Se hace duro observar, con cierta limpieza en la mirada, la escena humana y política ofrecida por esas personas pertenecientes a los GRAPO que han decidido morir por hambre como forma de presión para que el Gobierno cambie su política penitenciaria de dispersión de determinadas categorías de reclusos. El espectáculo incomoda al bien pensante, altera al Estado (no sólo al Gobierno) y deja perplejos a sus servidores naturales (los juristas), sea por no encontrar razones sólidas a favor de la línea gubernamental, sea porque tampoco hallan definitivos argumentos en su contra. En este vaivén relativamente estrábico (cada uno mira a la vez a los huelguistas en hambre y al Gobierno) se han aportado lucubraciones sin demasiado sentido: por ejemplo, la Sala de lo Penal de la Audiencia Provincial de Zaragoza, en auto de 14 de febrero pasado, admitió el recurso del ministerio fiscal y ordenó la alimentación forzosa fundándose, entre otras causas, en que, "ante la laguna de derecho positivo para resolver el tema con normas de derecho material, no cabe otra solución que aplicar los superiores criterios del derecho natural". Mal vamos. Tal vez se deba a la contundencia expresiva propia, según dicen, de la tierra donde se dicta el auto, pero no por ello deja de ser una contundente barbaridad. Sin duda ha habido opiniones más matizadas. Prestigiosos penalistas han justificado la alimentación forzosa a partir del momento de la pérdida de consciencia de los huelguistas. Otros, desde distintos campos, invocando los principios constitucionales de dignidad de la persona, de los derechos que le son inherentes y del libre desarrollo de la personalidad, han negado con singular firmeza la capacidad interventora del Estado a favor de la vida de los presos.Las tesis de fondo de cada una de estas posturas pueden considerarse válidas, pues dependen del mayor o menor peso que se otorgue a los valores defendidos. Ocurre, sin embargo, que son inevitablemente contradictorias y que, por lógica, todas ellas no pueden llevar razón al mismo tiempo. Esto sucede siempre que las cuestiones se plantean en términos abstractos. La tensión alternativa entre unos poderes u obligaciones del Estado y los derechos fundamentales de los presos conduce con frecuencia a callejones sin salida.

++++

Instrucciones ::
[1] En el texto sobre la huelga de hambre, ¿qué tribunal firmó el auto del 14 de febrero que ordenó la alimentación forzosa?
[2] Anota todos los principios constitucionales que, según el texto sobre la huelga de hambre, se citan para negarle al Estado el poder de intervenir a favor de la vida de los presos.
[3] Según el texto sobre la huelga de hambre, ¿por qué quedan perplejos los juristas ante lo que ocurre? Responde en una o dos frases.
Los registros no tienen nada que ver con esto.

Fragmentos de registros ::
++++

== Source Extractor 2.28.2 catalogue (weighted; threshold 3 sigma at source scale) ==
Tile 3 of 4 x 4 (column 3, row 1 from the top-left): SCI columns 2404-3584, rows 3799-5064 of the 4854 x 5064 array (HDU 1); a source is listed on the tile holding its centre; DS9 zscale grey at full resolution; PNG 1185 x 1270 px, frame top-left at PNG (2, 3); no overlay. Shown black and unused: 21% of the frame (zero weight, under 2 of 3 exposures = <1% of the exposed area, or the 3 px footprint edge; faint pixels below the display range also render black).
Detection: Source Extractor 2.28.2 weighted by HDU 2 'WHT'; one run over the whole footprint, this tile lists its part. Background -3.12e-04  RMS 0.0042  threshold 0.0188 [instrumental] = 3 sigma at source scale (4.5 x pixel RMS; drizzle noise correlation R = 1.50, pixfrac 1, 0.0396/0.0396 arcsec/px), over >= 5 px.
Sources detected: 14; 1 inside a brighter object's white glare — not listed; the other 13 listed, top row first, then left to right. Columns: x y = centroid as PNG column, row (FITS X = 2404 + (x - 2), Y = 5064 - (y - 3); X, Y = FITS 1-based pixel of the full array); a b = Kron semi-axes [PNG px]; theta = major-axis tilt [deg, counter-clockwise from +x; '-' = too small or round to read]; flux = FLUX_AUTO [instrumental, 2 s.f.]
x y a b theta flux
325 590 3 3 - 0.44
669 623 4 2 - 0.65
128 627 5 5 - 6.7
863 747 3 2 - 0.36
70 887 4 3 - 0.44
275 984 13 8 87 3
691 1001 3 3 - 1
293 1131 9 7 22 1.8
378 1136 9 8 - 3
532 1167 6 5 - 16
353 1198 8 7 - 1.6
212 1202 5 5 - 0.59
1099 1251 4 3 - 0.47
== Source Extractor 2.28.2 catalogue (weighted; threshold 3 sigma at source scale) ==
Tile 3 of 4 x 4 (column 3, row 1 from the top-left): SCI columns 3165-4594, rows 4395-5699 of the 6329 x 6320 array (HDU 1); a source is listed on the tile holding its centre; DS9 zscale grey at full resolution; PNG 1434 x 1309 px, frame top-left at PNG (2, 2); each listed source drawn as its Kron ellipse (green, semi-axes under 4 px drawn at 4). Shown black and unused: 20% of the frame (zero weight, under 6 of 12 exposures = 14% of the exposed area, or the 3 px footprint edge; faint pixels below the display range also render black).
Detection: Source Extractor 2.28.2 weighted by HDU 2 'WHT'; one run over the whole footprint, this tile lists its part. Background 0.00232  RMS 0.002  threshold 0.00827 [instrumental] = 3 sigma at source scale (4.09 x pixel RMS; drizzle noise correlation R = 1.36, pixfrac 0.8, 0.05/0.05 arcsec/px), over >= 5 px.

++++

Respuestas del ejercicio ::
[1] La Sala de lo Penal de la Audiencia Provincial de Zaragoza.

[2] La dignidad de la persona, los derechos que le son inherentes y el libre desarrollo de la personalidad.

[3] Quedan perplejos porque no encuentran razones sólidas a favor de la línea del Gobierno. Tampoco hallan argumentos definitivos en su contra.